Granted, we could be much more efficient if the entire population lived in the continental US, leaving the rest of the world to nature. But that's not how things are, and adding another 2-3 billion people over the next few decades is only going to strain resources and the climate that much more.
Given our incredible inefficiencies and wastefulness across the globe, it would have been better if the human population had levelled out at 2 billion or so. But we didn't so we have to make do with a polluted, overfished, warming planet of 10 billion by mid century.
But maybe the robots will save us.
Quoting Marchesk
I acknowledge that, but we waste almost 50% of our produced food as it currently stands and we produce more food on less land than ever in human history. Per eating requirements of humans we produce more than enough food for everyone and the Guinea Plateau ALONE could surpass all of our current outputs worldwide. The Texas example is just an example meant to illustrate that the population is manageable as far as space is concerned, and the guinea plateau point illustrates that we do not need much fertile land to sustain that population which can be contained in such a space.
lets say we expanded that population to JUST the continental U.S., to make room for some of the things you mentioned, each family would have a luxurious land allotment and we would still have massive available land for farming throughout the uninhabited world.

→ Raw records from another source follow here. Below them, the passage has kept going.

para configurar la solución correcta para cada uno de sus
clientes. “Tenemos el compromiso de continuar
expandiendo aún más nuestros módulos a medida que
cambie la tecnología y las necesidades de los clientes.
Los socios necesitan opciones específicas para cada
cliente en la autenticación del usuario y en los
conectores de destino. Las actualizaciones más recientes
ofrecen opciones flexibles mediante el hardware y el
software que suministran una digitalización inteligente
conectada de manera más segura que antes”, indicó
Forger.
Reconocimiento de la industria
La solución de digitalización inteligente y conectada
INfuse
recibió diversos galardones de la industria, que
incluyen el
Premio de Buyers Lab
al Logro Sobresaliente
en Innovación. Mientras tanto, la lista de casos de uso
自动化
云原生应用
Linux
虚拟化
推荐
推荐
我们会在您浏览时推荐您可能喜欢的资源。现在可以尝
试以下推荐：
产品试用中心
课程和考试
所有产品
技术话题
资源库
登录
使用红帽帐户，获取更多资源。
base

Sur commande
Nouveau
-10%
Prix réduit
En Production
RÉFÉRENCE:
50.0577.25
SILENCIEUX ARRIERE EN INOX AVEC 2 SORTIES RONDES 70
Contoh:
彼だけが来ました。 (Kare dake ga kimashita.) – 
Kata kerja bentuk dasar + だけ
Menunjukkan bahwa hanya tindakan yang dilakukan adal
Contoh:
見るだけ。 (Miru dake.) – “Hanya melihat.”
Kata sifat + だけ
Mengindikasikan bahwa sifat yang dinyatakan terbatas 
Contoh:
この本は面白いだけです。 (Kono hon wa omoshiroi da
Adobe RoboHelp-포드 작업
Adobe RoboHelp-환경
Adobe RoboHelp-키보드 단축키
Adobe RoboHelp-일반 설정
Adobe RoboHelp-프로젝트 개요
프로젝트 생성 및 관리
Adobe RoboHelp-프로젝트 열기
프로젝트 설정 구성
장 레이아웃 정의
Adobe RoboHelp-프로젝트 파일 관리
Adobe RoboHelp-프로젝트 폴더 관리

The point above is not meant to be a "realistic" scenario of how we should distribute people and resources, it just demonstrates that the the issue IS in fact distribution and resources. The point is not to suggest what can be done, but to properly identify the problem, because if we do not understand the problem, we cannot propose and good solution.
The fact is, the issue is NOT food production and population. the issue is land management and logistics of resource allocation given localized geo-politics. This helps rule out certain solutions, like attempting to explode crop production by creating mutant corn that can grow in Blizzards or sending condoms with our foreign aid packages to the Sudan. Such thinking will result in futility and we will likewise keep having thinkers propose our own infertility in the west as somehow a good idea to help poverty elsewhere, which is mathematically and historically unjustifiable.
The nature part, I can kinda see. The obligation part I have a real problem with. I think mankind has done enough conquering and dominating. I think it's time he pulled his head in and started looking about at the absolute carnage over creation he has caused.